US - We don’t follow the US Drought Monitor map published by the National Oceanic and Atmospheric Administration (NOAA) every week, so this statement has to be qualified a bit but we don’t recall ever seeing an August map of the US showing the kind of positive moisture conditions that exist this year, write Len Steiner and Steve Meyer.

The reason for talk of record corn yields is clear: Virtually the entire major corn producing region of the US is without drought conditions of any kind. Another drought index published by NOAA does indicate continuing wet conditions in Nebraska and South Dakota, a belt through northern Missouri-southern Iowa-western Illinois and most of Michigan but wet conditions in August are hardly ever a problem and are even rarer in the far western Cornbelt.

Rainfall and resulting range and pasture conditions have the greatest impact in the short run on the beef sector and, in particular, on cow-calf and stocker operations. The name “cow-calf operations” is pretty self-explanatory. Stocker operations are farms/ranches that run light calves on pasture until they reach feeder weight and move to feedyards. These light calves can be placed in yards early if grass is scarce but there isn’t a good alternative to grass for cows, especially with today’s high feed costs.

There are two shortages that drive contraction in the beef cow herd — shortages of profits and grass. Cow-calf profits fell steadily from April through early July but have rebounded some in recent weeks as calf prices have climbed. Lower cow-calf profits coincided, though, with a drop in slaughter cow prices as the dairy herd reduction program was finished in June. So, while profits may have been pushing cows to slaughter, both the prices received for those cows and good grazing conditions in much of the country worked against liquidation. The result? Beef cow slaughter that is down 9 per cent YTD and has been lower than in the corresponding week in 2008 every week since late February.
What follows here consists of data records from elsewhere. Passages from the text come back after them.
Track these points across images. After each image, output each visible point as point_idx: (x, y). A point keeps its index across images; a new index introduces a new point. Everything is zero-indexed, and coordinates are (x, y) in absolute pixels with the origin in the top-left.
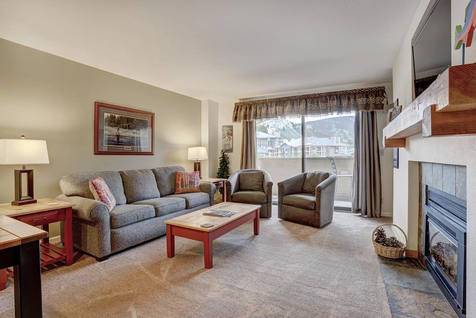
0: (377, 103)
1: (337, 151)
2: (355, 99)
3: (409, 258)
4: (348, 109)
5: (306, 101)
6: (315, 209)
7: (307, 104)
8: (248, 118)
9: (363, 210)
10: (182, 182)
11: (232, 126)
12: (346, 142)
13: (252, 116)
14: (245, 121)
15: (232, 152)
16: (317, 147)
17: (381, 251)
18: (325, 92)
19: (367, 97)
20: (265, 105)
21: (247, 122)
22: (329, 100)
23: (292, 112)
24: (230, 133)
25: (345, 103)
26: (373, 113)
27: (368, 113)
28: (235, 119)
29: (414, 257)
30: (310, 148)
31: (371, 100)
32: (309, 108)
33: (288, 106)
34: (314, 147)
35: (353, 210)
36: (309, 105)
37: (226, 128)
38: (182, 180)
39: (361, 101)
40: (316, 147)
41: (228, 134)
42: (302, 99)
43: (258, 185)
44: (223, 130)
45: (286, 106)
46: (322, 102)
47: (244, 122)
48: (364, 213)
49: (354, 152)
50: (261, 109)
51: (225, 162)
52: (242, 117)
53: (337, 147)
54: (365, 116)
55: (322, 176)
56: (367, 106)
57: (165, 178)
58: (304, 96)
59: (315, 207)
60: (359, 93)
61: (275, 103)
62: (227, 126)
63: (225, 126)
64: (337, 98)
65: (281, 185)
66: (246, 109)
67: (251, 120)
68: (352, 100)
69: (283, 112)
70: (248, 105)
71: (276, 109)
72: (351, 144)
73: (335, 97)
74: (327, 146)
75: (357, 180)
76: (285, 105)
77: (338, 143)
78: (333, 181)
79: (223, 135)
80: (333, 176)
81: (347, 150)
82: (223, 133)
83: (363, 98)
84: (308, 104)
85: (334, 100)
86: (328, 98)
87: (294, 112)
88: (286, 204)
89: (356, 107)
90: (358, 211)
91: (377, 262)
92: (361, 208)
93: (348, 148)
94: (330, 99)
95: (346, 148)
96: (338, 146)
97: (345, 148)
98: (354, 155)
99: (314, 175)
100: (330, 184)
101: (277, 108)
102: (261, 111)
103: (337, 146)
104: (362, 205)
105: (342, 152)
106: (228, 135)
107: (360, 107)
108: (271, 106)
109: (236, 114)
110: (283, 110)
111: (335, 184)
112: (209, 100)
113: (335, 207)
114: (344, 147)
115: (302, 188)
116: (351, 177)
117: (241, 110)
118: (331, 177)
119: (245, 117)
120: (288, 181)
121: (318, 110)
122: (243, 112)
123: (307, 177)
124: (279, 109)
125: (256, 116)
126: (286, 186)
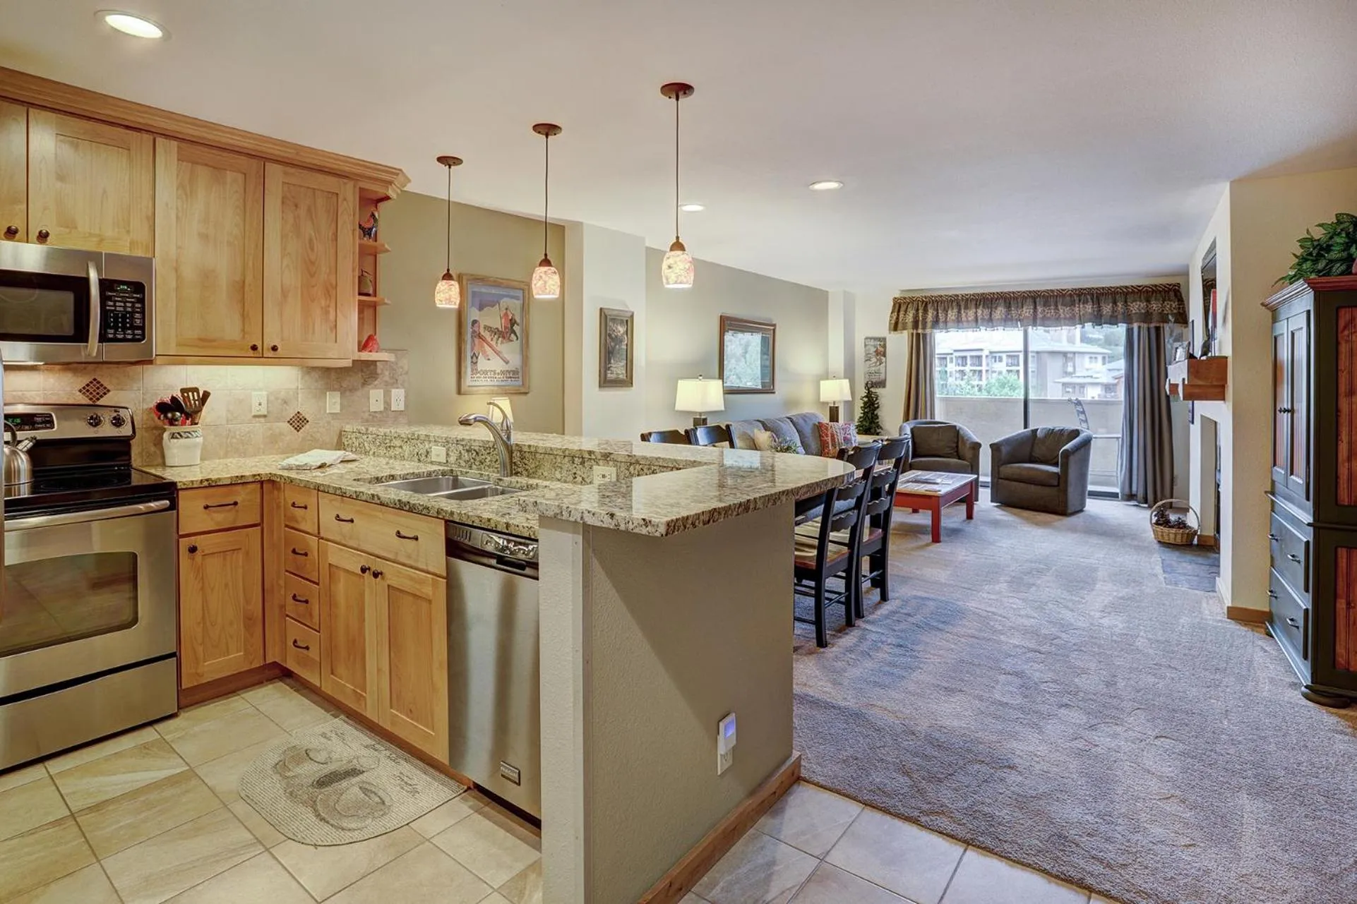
0: (1165, 312)
1: (1070, 369)
2: (1126, 302)
3: (1202, 545)
4: (1113, 321)
5: (1035, 303)
6: (1058, 485)
7: (1035, 307)
8: (920, 326)
9: (1141, 494)
10: (833, 440)
11: (884, 339)
12: (1099, 340)
13: (929, 325)
14: (915, 332)
15: (884, 387)
16: (1008, 356)
17: (1162, 536)
18: (1070, 288)
19: (1148, 301)
20: (954, 304)
21: (918, 335)
22: (1077, 301)
23: (1008, 321)
24: (880, 351)
25: (1107, 309)
26: (1158, 329)
27: (1149, 329)
28: (895, 327)
29: (1208, 544)
30: (987, 356)
31: (1155, 306)
32: (1040, 316)
33: (1000, 308)
34: (998, 355)
35: (1123, 495)
36: (1040, 309)
37: (872, 342)
38: (833, 436)
39: (1137, 307)
40: (1004, 356)
41: (877, 353)
42: (1026, 298)
43: (949, 447)
44: (866, 345)
45: (996, 308)
46: (1064, 305)
47: (912, 334)
48: (1143, 501)
49: (1123, 372)
50: (946, 311)
51: (871, 405)
52: (910, 325)
53: (1069, 355)
54: (1144, 333)
55: (1066, 433)
56: (1146, 317)
57: (808, 430)
58: (1030, 292)
59: (1059, 483)
60: (1133, 292)
61: (974, 303)
62: (875, 339)
63: (871, 338)
64: (1092, 299)
65: (995, 448)
66: (917, 310)
67: (928, 331)
68: (1120, 305)
69: (991, 319)
70: (920, 304)
71: (976, 313)
72: (1117, 345)
73: (1089, 297)
74: (1038, 353)
75: (1128, 443)
76: (994, 306)
77: (1074, 343)
78: (1087, 443)
79: (867, 354)
80: (1085, 434)
81: (1104, 364)
82: (866, 351)
83: (1141, 301)
84: (1038, 307)
85: (1087, 302)
86: (1076, 298)
87: (1011, 320)
88: (1007, 479)
89: (1128, 319)
90: (1130, 497)
91: (1156, 546)
92: (1137, 491)
93: (1107, 359)
94: (1080, 301)
95: (1100, 358)
96: (1074, 353)
97: (1096, 358)
98: (1123, 379)
99: (1051, 433)
100: (1082, 447)
101: (980, 312)
102: (947, 315)
103: (1071, 352)
104: (1137, 488)
105: (1087, 370)
106: (877, 355)
107: (1134, 318)
108: (966, 308)
109: (898, 318)
110: (991, 316)
111: (1089, 449)
112: (845, 292)
113: (1089, 491)
114: (1093, 356)
115: (1031, 453)
116: (1118, 438)
117: (906, 311)
118: (1082, 436)
119: (916, 325)
120: (1007, 441)
121: (1057, 319)
122: (911, 315)
123: (1038, 436)
124: (982, 314)
125: (936, 323)
126: (1004, 450)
The only major exception to these excellent grass conditions is in southern and central Texas where drought conditions are severe and, as can be seen in the lower map, beef cows are usually plentiful. Cows have been moving from that area to slaughter or to better grazing conditions in other parts of the county most of the summer. As of 23 August, 20.7 per cent of the nation’s beef cows were in states that had 40 per cent or more of their pasture acres rated poor or very poor. That’s actually 0.6 per cent lower than the percentage at the same time last year. But 72 per cent of the cows are in state’s with 40 per cent or more of acres rated good or excellent this year. That number was only 48 per cent one year ago.